How to explain commodity prices up while the economy turns down? I will offer my answer in my next posting, tomorrow.
one word http://www.morganstanley.com/views/gef/archive/2008/20080303-Mon.html - numeraire
If you look at the M3 statistic for the money supply, you can see that the Fed and banking system dilute the currency at a rate of about 10% a year. The only way to protect your money is to put it into assets - ie - stocks, real estate, or commodities. The problem with putting your money into assets to protect from dilution is that it triggers over production. Once over production set in, the value of the asset starts to collapse, and people move their money onto the next asset. Technology stocks overheated in the 90’s, real estate in the past couple of years, so now the herd has moved on to commodities.
The core problem is that when the Fed inflates the currency, is does not do so by throwing money of a helicopter. It inflates via complicated risk subsidization schemes. This distorts the economy. We will continue to see asset bubbles as long as the fed maintains this practice.
The high gold prices have a different explanation. People are effectively hedging against the complete collapse of the dollar. In such an occurrence, there would be a flight to use gold as a currency, driving its price upwards of $10,000 an ounce. A 10% dilution rate might not be enough to trigger this collapse, but it definitely approaches the danger zone.
[...] World Growth Can No Longer Explain Soaring Commodity Prices. …global growth rate for 2008 has been marked down by 1.1% (from 5.2 % in July 2007, just before the sub-prime mortgage crisis hit, to 4.1 % as… [...]

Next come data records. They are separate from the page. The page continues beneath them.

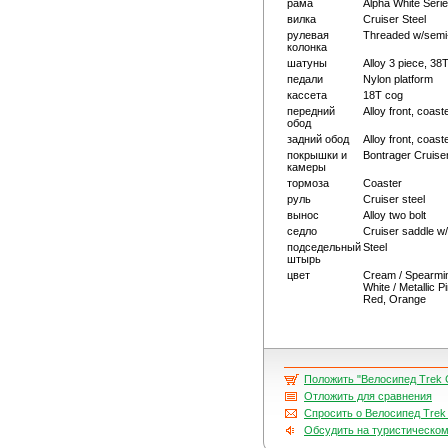
рама
Alpha White Seri
вилка
Cruiser Steel
рулевая
Threaded w/semi-
колонка
шатуны
Alloy 3 piece, 38
педали
Nylon platform
кассета
18T cog
передний
Alloy front, coast
обод
задний обод
Alloy front, coast
покрышки и
Bontrager Cruise
камеры
тормоза
Coaster
руль
Cruiser steel
вынос
Alloy two bolt
седло
Cruiser saddle w/
подседельный
Steel
штырь
цвет
Cream / Spearmint
White / Metallic 
Red, Orange
Положить "Велосипед Trek Cr
Отложить для сравнения
Спросить о Велосипед Trek 
Обсудить на туристическо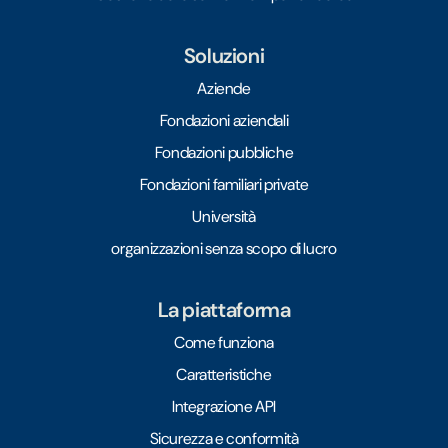
Soluzioni
Aziende
Fondazioni aziendali
Fondazioni pubbliche
Fondazioni familiari private
Università
organizzazioni senza scopo di lucro
La piattaforma
Come funziona
Caratteristiche
Integrazione API
Sicurezza e conformità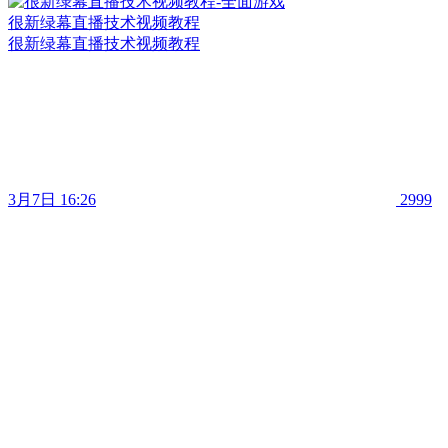
很新绿幕直播技术视频教程
很新绿幕直播技术视频教程
3月7日 16:26
2999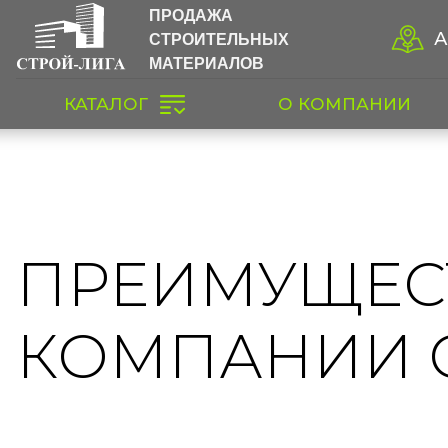
ПРОДАЖА
СТРОИТЕЛЬНЫХ
А
МАТЕРИАЛОВ
КАТАЛОГ
О КОМПАНИИ
ПРЕИМУЩЕС
КОМПАНИИ 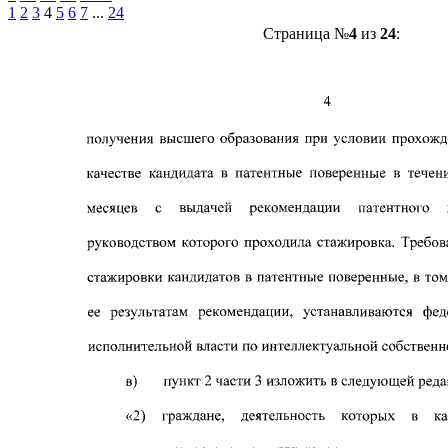
1
2
3
4
5
6
7
...
24
Страница №
4
из
24
: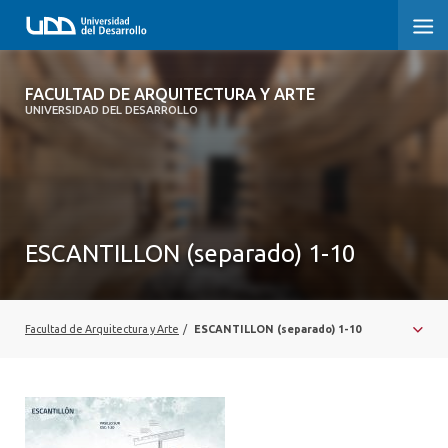
FACULTAD DE ARQUITECTURA Y ARTE
FACULTAD DE ARQUITECTURA Y ARTE
UNIVERSIDAD DEL DESARROLLO
FACULTAD DE ARQUITECTURA
SOBRE LA FACULTAD
CARRERA
ESCANTILLON (separado) 1-10
POSTGRADOS Y EDUCACIÓN CONTINUA
MAGÍSTER
Facultad de Arquitectura y Arte
/
ESCANTILLON (separado) 1-10
INVESTIGACIÓN APLICADA
VINCULACIÓN CON EL MEDIO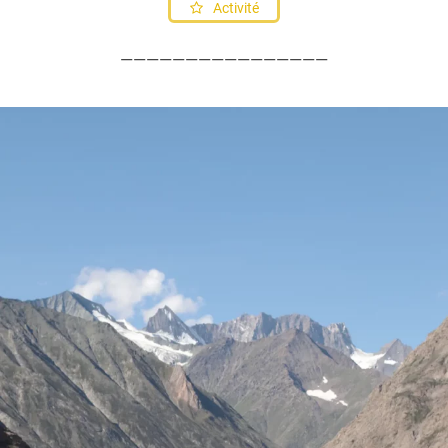
Activité
————————————————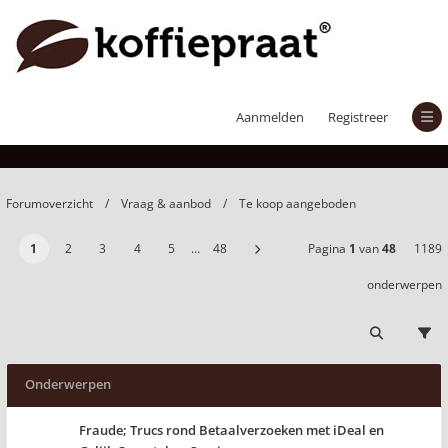
Te koop aangeboden
Aanmelden
Registreer
Forumoverzicht
Vraag & aanbod
Te koop aangeboden
1
2
3
4
5
…
48
Pagina
1
van
48
1189
onderwerpen
Onderwerpen
Fraude; Trucs rond Betaalverzoeken met iDeal en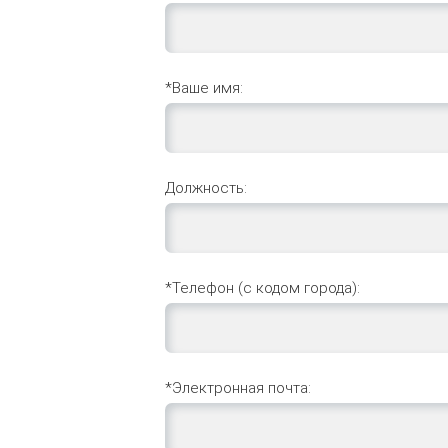
*Ваше имя:
Должность:
*Телефон (с кодом города):
*Электронная почта: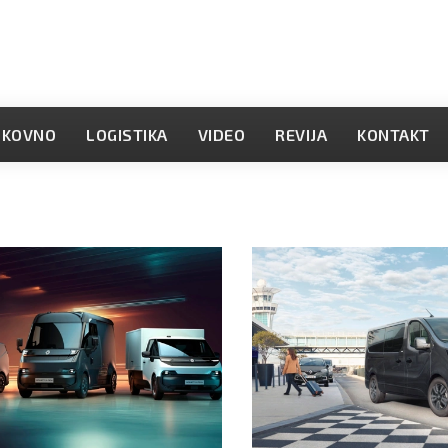
OKOVNO
LOGISTIKA
VIDEO
REVIJA
KONTAKT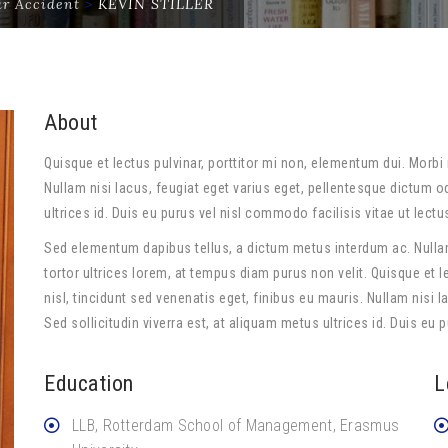
r Accident
>
KEVIN STILLER
About
Quisque et lectus pulvinar, porttitor mi non, elementum dui. Morbi 
Nullam nisi lacus, feugiat eget varius eget, pellentesque dictum od
ultrices id. Duis eu purus vel nisl commodo facilisis vitae ut lectu
Sed elementum dapibus tellus, a dictum metus interdum ac. Nullam
tortor ultrices lorem, at tempus diam purus non velit. Quisque et l
nisl, tincidunt sed venenatis eget, finibus eu mauris. Nullam nisi 
Sed sollicitudin viverra est, at aliquam metus ultrices id. Duis eu 
Education
L
LLB, Rotterdam School of Management, Erasmus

[...] Jeff Frankel questions why commodity prices continue to rise despite the world economic growth slowing down? The answer [...]
Jeff, I will have to read your post on what your answer is to the “why” The cost of gas and basic commodities has really increased. I can’t believe how expensive groceries are lately and I have been hearing the cost of basic commodities is going to increase even more! You make such a good point in this post.
I was raised on a large row crop farm in Idaho and I can say that farm commodity prices remained nearly stagnant for nearly 3 decades through most of the 90’s. The only reason commodity prices have gotten so much attention is because the increase was so sudden, instead of a steady increase over the years. If commodity prices had risen over the past decades at least commensurate with the CPI, commodities would likely cost more that they do today. Many don’t realize how good this country had it for so many years with the cheapest food in the world. The demand of grain and specifically corn for ethanol production has been the reason grain prices have risen so much so quickly. The largest oil field in the world has not been tapped and either have the oil reserves of this country. There are obviously some very powefull people and companies that are keeping oil prices at the levels they are at because they know they can.
The High Commodity Prices and INFLATION - FOOD/OIL CRISES:
is directly link to commodity exchanges having LOWER MARGIN
REQUIREMENT on LONG PURCHASE POSITION around the world.
If MARGINS are increased to 100% of Value of Commodities..
Oil, Wheat, Corn, Gold, Metals, Rice……..
the PRICE will certainly come down to the levels where they were before 3-5 years.
MARGIN MONEY OF 8-10% can BUY full Value of commidity
on this Exchanges with LONG POSITION of 3-12month !!
While in REAL LIFE we need to pay Full 100% value.